Frankie’s voice. Huffy. As if he’d sprinted up all three flights. With all the screaming, he probably had.

Lucie opened her eyes, found Frankie in the doorway, his chest indeed heaving. She threw her hands out. “Don’t look!”

Last thing she needed was Frankie seeing Ro naked. If he saw that perfection, she’d be doomed. She’d never feel comfortable
au natural
in front of him again.

And yet, he leaned left to peek around her. “What’s wrong?”

She shifted to block his view. “Please don’t look. It’s a nightmare.”

“Is someone dead?”

“Not yet. But Joey could be soon.”

Again Ro laughed, but this time it wasn’t so panicked. “Usually, I’m the drama queen.”

Frankie’s jaw didn’t just drop, it plummeted. “Ro?”

Again, he tried to peep around Lucie. Again, Lucie blocked his view. She tapped her fingers over her eye sockets. “Are my eyes bleeding? They have to be.”

Frankie snorted. “No. You’re fine. What’s wrong?”

“Lucie,” Ro said, “don’t be mad. It’s not what you think.”

Oh,
that
was priceless. What she’d just witnessed could only be a few limited things. And she was damned sure it was what she thought it was.

“Not what I think? I just walked in on you and Joey, apparently re-enacting the wheelbarrow and you’re telling me it’s not what I think? What the hell
else
could it be?”

“Ooh,” Frankie said. “I missed something good. What wheelbarrow?”

“Shut it, Frankie,” Joey barked. “Ro, grab my damn pants.”

Ach.
My eyes.

Fighting a laugh, Frankie bit his bottom lip and Lucie’s head nearly exploded. She stabbed him in the chest with her finger. “Don’t you dare laugh. I might be traumatized by what I just saw.”

“Trust me, honey,” Ro cracked, “you didn’t see the best part.”

And Lucie started screaming again. This nightmare wouldn’t end.

Frankie reached for her, squeezed her arms. “Sshhh. It’s okay. You’re fine.”

Not fine. Totally not fine.

“Luce,” Joey said, his voice calm. As if she hadn’t just walked in on him and her best friend experimenting with early European porn. “Quit that goddamn screaming. We’re dressed. You can look.”

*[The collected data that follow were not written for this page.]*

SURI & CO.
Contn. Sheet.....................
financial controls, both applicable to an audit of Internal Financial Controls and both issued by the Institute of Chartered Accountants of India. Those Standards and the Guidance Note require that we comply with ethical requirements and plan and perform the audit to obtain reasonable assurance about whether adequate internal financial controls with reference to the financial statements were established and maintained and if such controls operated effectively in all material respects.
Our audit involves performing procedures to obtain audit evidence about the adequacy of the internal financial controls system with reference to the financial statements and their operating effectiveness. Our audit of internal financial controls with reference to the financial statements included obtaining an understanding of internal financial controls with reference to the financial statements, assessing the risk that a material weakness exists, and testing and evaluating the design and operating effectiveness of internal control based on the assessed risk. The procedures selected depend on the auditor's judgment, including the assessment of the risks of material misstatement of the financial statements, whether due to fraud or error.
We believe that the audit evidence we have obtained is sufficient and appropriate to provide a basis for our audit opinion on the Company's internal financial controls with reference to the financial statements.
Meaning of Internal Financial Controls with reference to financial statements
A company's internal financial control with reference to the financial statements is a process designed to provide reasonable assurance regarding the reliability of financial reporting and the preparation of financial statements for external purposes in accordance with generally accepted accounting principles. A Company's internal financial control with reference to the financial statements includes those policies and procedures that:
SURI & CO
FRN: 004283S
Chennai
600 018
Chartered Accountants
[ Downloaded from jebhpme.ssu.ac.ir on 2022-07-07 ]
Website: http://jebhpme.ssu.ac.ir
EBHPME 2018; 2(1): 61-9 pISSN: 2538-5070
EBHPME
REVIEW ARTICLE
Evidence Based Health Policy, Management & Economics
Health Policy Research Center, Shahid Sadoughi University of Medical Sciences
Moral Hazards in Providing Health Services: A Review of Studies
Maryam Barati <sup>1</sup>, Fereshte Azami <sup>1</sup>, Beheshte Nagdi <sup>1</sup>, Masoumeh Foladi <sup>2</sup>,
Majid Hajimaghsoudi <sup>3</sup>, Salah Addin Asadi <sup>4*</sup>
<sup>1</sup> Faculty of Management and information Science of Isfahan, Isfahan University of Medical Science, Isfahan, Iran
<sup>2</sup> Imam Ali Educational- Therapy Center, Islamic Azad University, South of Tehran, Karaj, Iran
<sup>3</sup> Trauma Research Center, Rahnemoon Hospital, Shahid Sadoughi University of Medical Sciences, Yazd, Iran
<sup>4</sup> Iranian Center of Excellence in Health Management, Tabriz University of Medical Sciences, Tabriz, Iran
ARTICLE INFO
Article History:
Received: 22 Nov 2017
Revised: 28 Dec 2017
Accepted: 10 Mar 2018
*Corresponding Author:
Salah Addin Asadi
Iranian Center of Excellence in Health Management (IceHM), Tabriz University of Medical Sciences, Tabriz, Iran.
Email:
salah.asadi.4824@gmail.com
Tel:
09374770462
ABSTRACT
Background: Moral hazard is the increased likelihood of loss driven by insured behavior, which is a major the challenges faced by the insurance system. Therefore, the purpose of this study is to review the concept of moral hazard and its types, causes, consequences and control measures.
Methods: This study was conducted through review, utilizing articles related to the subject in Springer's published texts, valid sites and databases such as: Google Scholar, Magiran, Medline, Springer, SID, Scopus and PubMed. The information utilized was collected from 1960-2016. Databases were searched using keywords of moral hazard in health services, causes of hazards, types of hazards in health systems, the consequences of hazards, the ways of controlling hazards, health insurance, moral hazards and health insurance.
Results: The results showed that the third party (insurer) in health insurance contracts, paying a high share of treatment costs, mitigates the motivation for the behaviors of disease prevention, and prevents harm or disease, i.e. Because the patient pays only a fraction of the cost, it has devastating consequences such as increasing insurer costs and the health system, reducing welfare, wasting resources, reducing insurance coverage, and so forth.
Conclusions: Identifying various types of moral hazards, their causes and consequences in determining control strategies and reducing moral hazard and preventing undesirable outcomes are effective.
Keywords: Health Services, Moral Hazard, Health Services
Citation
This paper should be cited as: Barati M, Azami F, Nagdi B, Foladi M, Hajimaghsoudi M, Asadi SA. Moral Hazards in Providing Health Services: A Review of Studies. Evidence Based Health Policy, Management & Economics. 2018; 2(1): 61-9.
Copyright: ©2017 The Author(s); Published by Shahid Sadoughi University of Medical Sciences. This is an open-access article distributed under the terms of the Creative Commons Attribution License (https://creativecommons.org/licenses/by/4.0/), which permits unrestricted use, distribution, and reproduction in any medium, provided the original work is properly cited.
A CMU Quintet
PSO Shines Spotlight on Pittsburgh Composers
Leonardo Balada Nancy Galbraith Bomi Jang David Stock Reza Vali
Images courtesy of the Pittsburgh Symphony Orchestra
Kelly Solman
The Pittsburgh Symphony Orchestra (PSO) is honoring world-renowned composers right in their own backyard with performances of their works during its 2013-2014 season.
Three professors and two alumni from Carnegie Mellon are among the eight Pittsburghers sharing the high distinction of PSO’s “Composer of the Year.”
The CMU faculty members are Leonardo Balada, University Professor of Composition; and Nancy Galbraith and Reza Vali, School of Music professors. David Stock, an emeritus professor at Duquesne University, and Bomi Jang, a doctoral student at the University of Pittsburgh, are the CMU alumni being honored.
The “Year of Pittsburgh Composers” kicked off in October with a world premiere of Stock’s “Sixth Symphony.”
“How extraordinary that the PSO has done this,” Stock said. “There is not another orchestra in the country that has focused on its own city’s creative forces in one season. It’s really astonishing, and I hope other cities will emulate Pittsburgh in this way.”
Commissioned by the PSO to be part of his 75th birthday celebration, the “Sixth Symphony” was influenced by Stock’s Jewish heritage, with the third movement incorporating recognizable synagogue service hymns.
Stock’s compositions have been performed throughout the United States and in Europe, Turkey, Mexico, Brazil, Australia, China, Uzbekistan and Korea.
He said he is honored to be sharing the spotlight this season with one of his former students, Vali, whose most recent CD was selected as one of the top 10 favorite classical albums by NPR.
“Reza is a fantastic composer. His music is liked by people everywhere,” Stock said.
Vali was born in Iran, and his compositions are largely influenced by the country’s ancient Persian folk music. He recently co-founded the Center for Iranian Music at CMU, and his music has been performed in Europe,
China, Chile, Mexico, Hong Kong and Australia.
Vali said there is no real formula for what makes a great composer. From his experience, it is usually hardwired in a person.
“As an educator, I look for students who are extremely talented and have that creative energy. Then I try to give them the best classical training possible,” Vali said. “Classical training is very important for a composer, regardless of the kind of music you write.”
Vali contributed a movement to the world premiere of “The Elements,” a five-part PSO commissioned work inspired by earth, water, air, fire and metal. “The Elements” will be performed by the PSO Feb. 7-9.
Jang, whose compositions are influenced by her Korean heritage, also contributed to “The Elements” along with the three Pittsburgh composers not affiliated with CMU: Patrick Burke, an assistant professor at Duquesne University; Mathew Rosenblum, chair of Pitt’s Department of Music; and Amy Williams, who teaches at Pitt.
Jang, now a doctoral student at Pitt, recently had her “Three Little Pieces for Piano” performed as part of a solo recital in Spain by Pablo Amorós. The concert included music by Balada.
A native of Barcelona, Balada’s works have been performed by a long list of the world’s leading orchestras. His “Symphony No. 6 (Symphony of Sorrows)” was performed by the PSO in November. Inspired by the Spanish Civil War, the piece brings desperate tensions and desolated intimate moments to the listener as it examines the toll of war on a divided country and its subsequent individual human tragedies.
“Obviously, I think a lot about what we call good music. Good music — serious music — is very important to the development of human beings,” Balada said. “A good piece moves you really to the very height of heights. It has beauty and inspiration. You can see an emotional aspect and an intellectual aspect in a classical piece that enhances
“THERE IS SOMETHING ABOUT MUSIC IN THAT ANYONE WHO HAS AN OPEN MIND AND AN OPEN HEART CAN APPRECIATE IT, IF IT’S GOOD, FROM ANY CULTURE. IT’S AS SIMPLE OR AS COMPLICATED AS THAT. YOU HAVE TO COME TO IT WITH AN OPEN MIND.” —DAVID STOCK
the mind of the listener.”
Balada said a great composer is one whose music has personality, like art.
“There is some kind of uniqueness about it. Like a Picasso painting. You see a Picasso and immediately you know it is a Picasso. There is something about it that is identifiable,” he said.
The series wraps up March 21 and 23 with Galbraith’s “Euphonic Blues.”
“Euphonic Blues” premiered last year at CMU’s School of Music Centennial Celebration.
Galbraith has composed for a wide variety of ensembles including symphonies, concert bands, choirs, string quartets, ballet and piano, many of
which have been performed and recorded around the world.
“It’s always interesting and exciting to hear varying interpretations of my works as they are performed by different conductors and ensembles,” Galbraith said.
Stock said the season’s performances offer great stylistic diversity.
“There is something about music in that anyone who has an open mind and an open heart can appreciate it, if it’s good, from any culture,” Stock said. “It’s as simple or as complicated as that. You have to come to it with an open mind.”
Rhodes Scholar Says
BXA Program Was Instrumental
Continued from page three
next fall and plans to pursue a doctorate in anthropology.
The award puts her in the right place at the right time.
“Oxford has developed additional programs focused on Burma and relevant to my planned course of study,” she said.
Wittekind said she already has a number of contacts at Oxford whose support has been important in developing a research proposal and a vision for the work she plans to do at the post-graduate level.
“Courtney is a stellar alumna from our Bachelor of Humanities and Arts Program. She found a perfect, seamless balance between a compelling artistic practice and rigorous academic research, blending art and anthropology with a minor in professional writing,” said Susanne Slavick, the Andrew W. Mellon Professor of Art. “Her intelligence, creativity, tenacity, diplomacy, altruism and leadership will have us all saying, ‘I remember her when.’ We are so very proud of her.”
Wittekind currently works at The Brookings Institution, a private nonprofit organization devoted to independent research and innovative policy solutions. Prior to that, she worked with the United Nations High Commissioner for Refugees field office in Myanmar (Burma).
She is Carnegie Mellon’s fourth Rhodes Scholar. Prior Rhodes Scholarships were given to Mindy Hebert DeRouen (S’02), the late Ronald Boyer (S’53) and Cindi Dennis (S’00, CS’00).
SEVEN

Finally, she turned and spotted Joey tucking his shirt into his shorts. Basketball shorts. Ones that left no doubt the wheelbarrow scene had not been as they say, fully consummated. Lucie spun back to Frankie. “I can’t look at him in that condition. And he’s lucky—so lucky—because right now I could beat him with a shovel. To death.” She faced her brother, but kept her gaze above his shoulders. “The fact that she’s my best friend is bad enough. Given the history, I could live with that. But, cripes, Joey, she’s still
married
. She’s vulnerable right now.”

He screwed up his lips. “Ro has never been vulnerable a day in her life.”

“The two of you, shut up.” This from the married one. “Luce, it’s not like I’m cheating on a saintly husband. He was screwing a stripper. And hello, he’s moved out and the divorce is in the works. Besides, you can’t blame Joey for this. It takes two people.”

Ignoring the horror of Joey’s expanded crotch, Lucie dragged her eyes to Ro. “When did this all start up again?”

“The other night was the first time. I swear.”

“When the other night?”

“The O’Br…”

Ro stopped talking, flicked her eyes to Frankie.
The O’Brien night.
Thank goodness she didn’t let that fly. Lucie nodded. “The night Joey went over to your house?”